With or Without TP, Speidi Say They Want to Roll With the Punches

By Lisa de Moraes
Thursday, June 4, 2009

In one of the most incredible scoops in the history of The Reporters Who Cover Television, while the rest of the world was reporting that C-listers Heidi and Spencer Pratt had escaped NBC's skank-tank show "I'm a Celebrity . . . Get Me Out of Here!" and hopped a plane back to Los Angeles -- where they were photographed conspicuously making their way to a waiting limo while shrouded in black sheets -- The Washington Post's intrepid journalist Steven Goff tracked down Speidi in hiding at a hotel in Costa Rica, and was an eyewitness to "The Hills' " couple confessing they were just tossing back a few glasses of red wine and using a few rolls of toilet paper before heading back to the show site.

Okay, Goff actually was on assignment in Costa Rica, covering a World Cup qualifying match, and just happened to be staying at the hotel where Speidi turned up to have a few drinks, eat some dinner, use some toilet paper and plot their return to the celebrity-survival series. Goff's wife, who is a reality-TV fan, approached the couple, and the rest is history.

"We were having dinner last night and we saw all these guys with cameras and kinda had a hunch they were with that show," Goff told The TV Column yesterday.

"We had talked about the fact the show was being produced in Costa Rica while we were here, so we kind of had our antennae up," Goff explained.

"At the end of dinner, we were walking away and we spotted [Speidi] on the patio."

According to Goff, Speidi were drinking red wine and generally enjoying themselves at the patio restaurant.

Heidi, looking relaxed in sweat pants and a hoodie, and Spencer, in Tommy Bahama-esque casual resort wear, told Goff's family they were trying to get back on the show.

They were in touch with their agents and publicists and the general consensus was that the reigning couple of the Hollywood Hills had made a mistake bailing on the show, in which C-listers endure rubbing shoulders with other C-listers to whom they feel superior -- and endure the absence of things like toilet paper -- to raise money for charity, we're supposed to believe. But of course you and I know it's really to try to pump some life back into their dead-ish careers.

This franchise, which debuted on NBC this past Monday, had a short one-season run on ABC back in '03. Speidi are competing with former supermodel Janice Dickinson, former Idolette Sanjaya Malakar, former actor Stephen Baldwin, former NBA star John Salley, comedy duo Frangela (Angela Shelton and Frances Callier), former pro wrestler Torrie Wilson and Mrs. former governor Rod Blagojevich.

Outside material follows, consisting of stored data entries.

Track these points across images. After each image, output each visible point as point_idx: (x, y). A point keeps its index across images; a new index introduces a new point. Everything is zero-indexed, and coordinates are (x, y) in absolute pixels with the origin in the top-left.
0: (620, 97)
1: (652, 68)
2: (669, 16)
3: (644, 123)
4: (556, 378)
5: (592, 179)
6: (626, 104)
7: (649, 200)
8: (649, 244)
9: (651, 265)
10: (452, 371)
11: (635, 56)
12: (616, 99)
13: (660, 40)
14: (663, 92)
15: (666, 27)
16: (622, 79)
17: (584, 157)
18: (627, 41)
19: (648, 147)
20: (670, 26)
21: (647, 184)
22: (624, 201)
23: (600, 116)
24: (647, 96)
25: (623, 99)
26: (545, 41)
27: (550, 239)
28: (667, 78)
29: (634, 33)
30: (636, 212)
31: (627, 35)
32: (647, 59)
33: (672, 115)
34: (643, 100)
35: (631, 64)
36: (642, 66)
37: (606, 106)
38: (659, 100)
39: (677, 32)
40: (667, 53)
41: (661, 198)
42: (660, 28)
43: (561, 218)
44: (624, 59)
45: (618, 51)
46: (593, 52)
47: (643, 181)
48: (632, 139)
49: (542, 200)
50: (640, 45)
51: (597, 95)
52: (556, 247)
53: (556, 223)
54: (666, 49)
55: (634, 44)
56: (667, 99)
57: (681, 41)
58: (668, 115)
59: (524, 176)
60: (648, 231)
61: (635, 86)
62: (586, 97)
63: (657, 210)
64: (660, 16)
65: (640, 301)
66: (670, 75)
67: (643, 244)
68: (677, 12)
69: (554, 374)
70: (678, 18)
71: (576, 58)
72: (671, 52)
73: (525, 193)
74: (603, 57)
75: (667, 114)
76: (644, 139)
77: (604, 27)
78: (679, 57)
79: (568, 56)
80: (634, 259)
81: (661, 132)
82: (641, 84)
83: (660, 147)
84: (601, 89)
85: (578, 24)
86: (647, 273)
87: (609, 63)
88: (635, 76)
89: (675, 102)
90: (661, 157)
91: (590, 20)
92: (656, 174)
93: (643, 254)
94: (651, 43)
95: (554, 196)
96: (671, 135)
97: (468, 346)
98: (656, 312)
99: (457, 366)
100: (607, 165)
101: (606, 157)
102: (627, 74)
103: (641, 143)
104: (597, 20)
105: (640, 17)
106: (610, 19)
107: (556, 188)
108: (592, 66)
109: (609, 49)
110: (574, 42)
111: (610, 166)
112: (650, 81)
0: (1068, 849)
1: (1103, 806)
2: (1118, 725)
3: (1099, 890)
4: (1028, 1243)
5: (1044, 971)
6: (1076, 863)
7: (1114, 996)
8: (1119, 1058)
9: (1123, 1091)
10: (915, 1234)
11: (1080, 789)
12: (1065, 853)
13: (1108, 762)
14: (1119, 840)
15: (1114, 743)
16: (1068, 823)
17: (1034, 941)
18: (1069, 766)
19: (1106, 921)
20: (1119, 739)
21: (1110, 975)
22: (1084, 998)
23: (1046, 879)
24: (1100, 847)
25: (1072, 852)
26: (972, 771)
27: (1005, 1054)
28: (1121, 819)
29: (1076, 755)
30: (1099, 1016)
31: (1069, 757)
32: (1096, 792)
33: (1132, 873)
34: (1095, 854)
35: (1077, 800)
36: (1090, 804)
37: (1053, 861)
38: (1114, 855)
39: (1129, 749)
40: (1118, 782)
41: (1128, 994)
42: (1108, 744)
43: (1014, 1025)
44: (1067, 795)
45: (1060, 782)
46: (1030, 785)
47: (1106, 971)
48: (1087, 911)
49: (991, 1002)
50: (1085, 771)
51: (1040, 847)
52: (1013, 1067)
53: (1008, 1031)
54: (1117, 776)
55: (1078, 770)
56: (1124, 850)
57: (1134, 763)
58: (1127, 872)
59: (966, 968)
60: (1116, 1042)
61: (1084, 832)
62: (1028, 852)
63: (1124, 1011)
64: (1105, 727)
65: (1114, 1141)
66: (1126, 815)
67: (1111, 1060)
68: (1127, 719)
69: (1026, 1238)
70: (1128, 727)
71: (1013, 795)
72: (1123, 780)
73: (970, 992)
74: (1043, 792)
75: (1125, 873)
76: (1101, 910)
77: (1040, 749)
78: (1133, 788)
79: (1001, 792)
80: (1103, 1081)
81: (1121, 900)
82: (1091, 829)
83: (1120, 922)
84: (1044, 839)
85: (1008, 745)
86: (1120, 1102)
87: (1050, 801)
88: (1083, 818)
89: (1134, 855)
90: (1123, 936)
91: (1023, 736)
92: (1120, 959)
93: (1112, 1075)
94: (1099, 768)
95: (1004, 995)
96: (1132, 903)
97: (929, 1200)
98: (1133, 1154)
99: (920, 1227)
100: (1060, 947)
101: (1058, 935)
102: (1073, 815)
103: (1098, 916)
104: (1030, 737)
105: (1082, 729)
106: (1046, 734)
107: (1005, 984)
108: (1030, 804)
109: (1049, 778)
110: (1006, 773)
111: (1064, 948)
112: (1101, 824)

Anyway, back to the Marriott hotel in San Jose, Costa Rica, when Spencer and Heidi -- the scenery-chewingest thespian couple since Olivier and Leigh -- were prattling on to the Goff clan about how terrible they felt leaving the show.

(This, of course, was in marked contrast to how Speidi felt as early as Monday -- the show's debut, when Spencer was seen chatting on the phone with NBC Entertainment co-chairman Ben Silverman, who'd called the camp after learning that Speidi had been threatening to quit the show almost since the moment Speidi arrived on the show.

("Spencer, tell me what's bothering you right now -- just tell me what's driving you nuts," Silverman said sympathetically.

("I'm too rich and too famous to be sitting with these people and cleaning up their [WaPo forbidden word] in the jungle, my man," Spencer complained to Silverman. "This cast is devaluing our fame!")

While this interesting conversation was going on at the Marriott hotel, Speidi were not swamped by fans, Goff told The TV Column. "It's the off-season here, the rainy season, so the hotel is maybe half full," Goff explained. "It's mostly Americans and some Europeans, but I didn't notice anyone recognizing them other than us. No one was bothering them."

You can imagine what a trial this must have been for Spencer, what with his having said live on the show just a short while earlier: "I'm a super-celebrity. My wife is a super-celebrity. Super-celebrities don't belong in the jungle -- they belong in Hollywood with The Paparazzi."

Now ensconced at the Marriott five minutes from the airport in Costa Rica, Spencer said they felt they had made a mistake and they were trying to go back and wanted to stay on the show after all, toilet paper or no.

Heidi, meanwhile, told a story of having to eat scorpion and "there wasn't any toilet paper!"

Spencer, talking to Goff's young son as if he had just returned from two years of fighting in Vietnam rather than 48 hours on "I'm a Celebrity . . . Get Me Out of Here!," advised the young Goff to be grateful for everything he has and everything his parents give him, because he, Spencer Pratt, just emerged from hell.

On Wednesday night's show, while Speidi were scheduled to show up back at "I'm a Celeb" camp and beg to be let back in, a spare Baldwin brother, Daniel, was scheduled to be brought into the camp to replace Speidi, and the rest of the C-listers would learn that Speidi's fate was in their hands.